To encourage further study of neurogenomics and disease by large scale DNA sequencing methods, we have selected five articles in our Research Topic entitled Evolution in Neurogenomics. This Research Topic includes neurodevelopmental disorders and disease, and approaches at the genomic, epigenomic, transcriptomic and epi-transcriptomic levels. In particular, Kim et al. explored clinical phenotypes and genetic variants by whole exome sequencing, a “massively parallel DNA-sequencing” method (Rabbani et al., 2014), in a cohort of pediatric patients with a diverse array of movement disorders. These are disorders that defy strict classification by conventional methodology. They successfully showed the potential of whole exome sequencing as a genetic diagnostic tool for yet another complex neurological disorder (Retterer et al., 2016).

Our second selection of the Research Topic is Akter et al. who surveyed the clinically relevant “copy number variants” across a large number of patients, an underrepresented population in Bangladesh, with neurodevelopmental disorders. They sampled these variants by chromosomal microarray analysis and droplet digital polymerase chain reaction, an approach that is relatively less precise as a diagnostic tool, yet it showed applicability for clinical use and at a relatively low cost. For a more definable pathology, Hu et al. applied a meta-analytical method, including a large number of studies and an overall sample of over 18,000 individuals of Chinese ancestry, and identified three single nucleotide polymorphisms that show association with risk of ischemic stroke.

The next two studies focused on glioma. For the first of these studies, Zhang et al. constructed and validated a risk score model for prognosis of low-grade gliomas. They based their analysis on 14 genes that are chromatin regulators, and included data from single-cell RNA-seq along with clinical data from The Cancer Genome Atlas. For the next study, Zhang et al. reported 12 m6A regulatory genes as putative biomarkers for the prognosis of glioma, a finding that included 1,600 samples. Both are disease association studies that include different methodologies, while the challenge is in synthesizing their findings for advancement of knowledge in neurology and biomedicine.

Likewise, current research in neurogenomics is showing a great potential for association of genetic features with disease, including by genome- and transcriptome-based analyses of genetic variation, long-read RNA sequencing (Gao et al., 2023), and spatial/temporal in situ genome and transcriptome mapping (Longo et al., 2021; Payne et al., 2021).
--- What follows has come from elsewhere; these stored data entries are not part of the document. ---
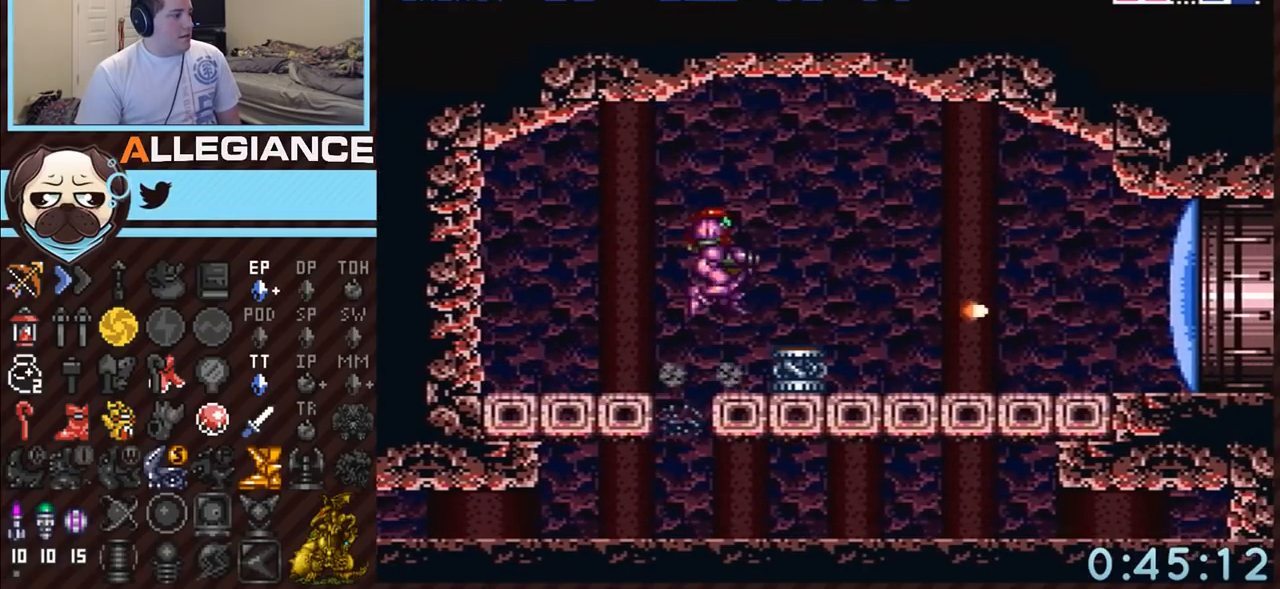
{"buttons": ["A", "DPAD_RIGHT"], "events": [[167, "B", "up"]]}
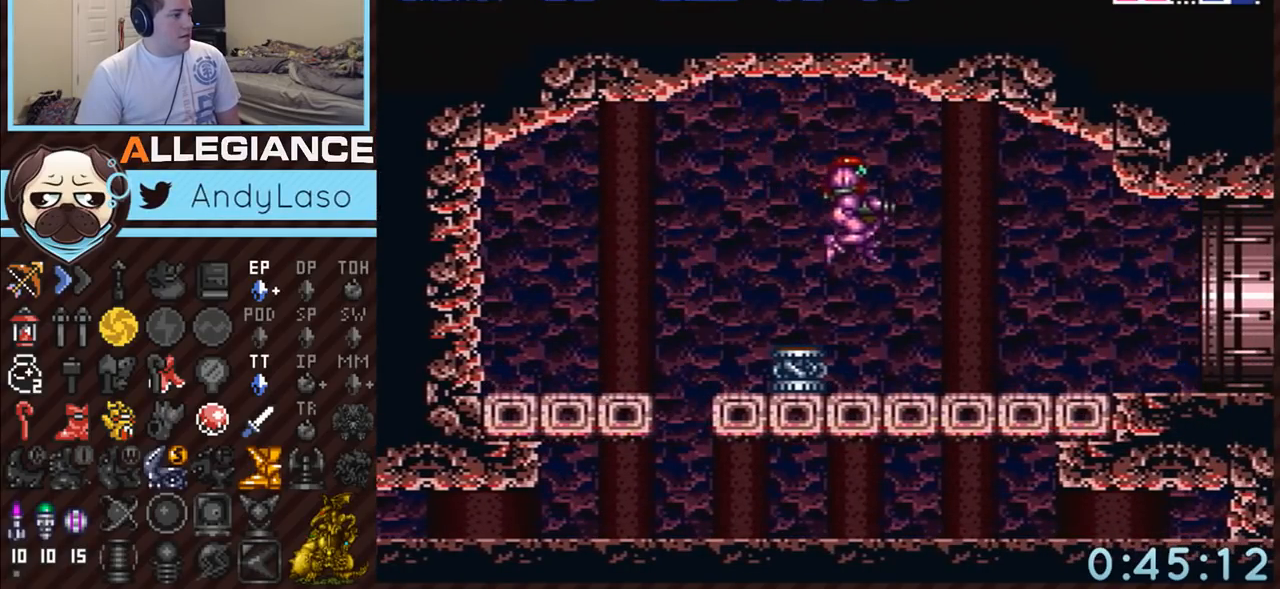
{"buttons": ["A", "DPAD_RIGHT"], "events": []}
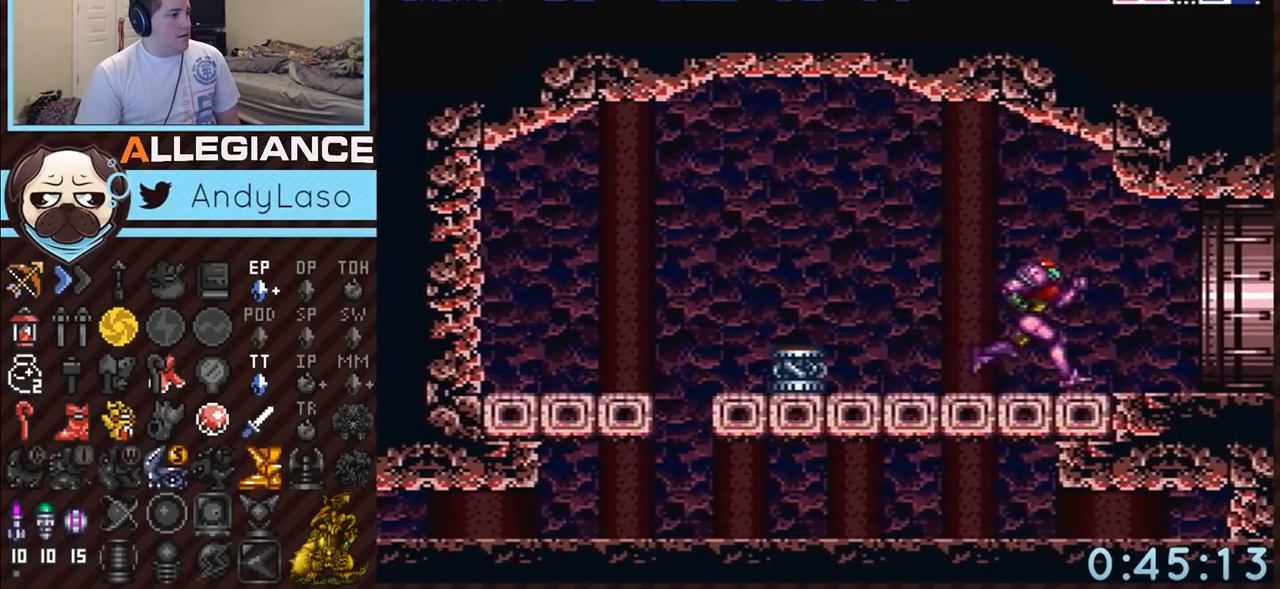
{"buttons": ["A", "B", "DPAD_RIGHT"], "events": [[200, "B", "down"]]}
The studies of our Research Topic are exemplars of a heterogeneity of techniques for surveying genetic variation, such as by the use of microarray analysis or whole exome sequencing. Of special interest are the DNA sequencing methods that generate very large samples of data, such as in whole exome sequencing. These techniques are both efficient and applicable for biological research since DNA sequencing is trending towards no cost (Wang et al., 2015), while the traditional cost of software-based analysis and human labor is becoming replaceable by advanced machine learning methods (Yang et al., 2020; Bansal et al., 2022).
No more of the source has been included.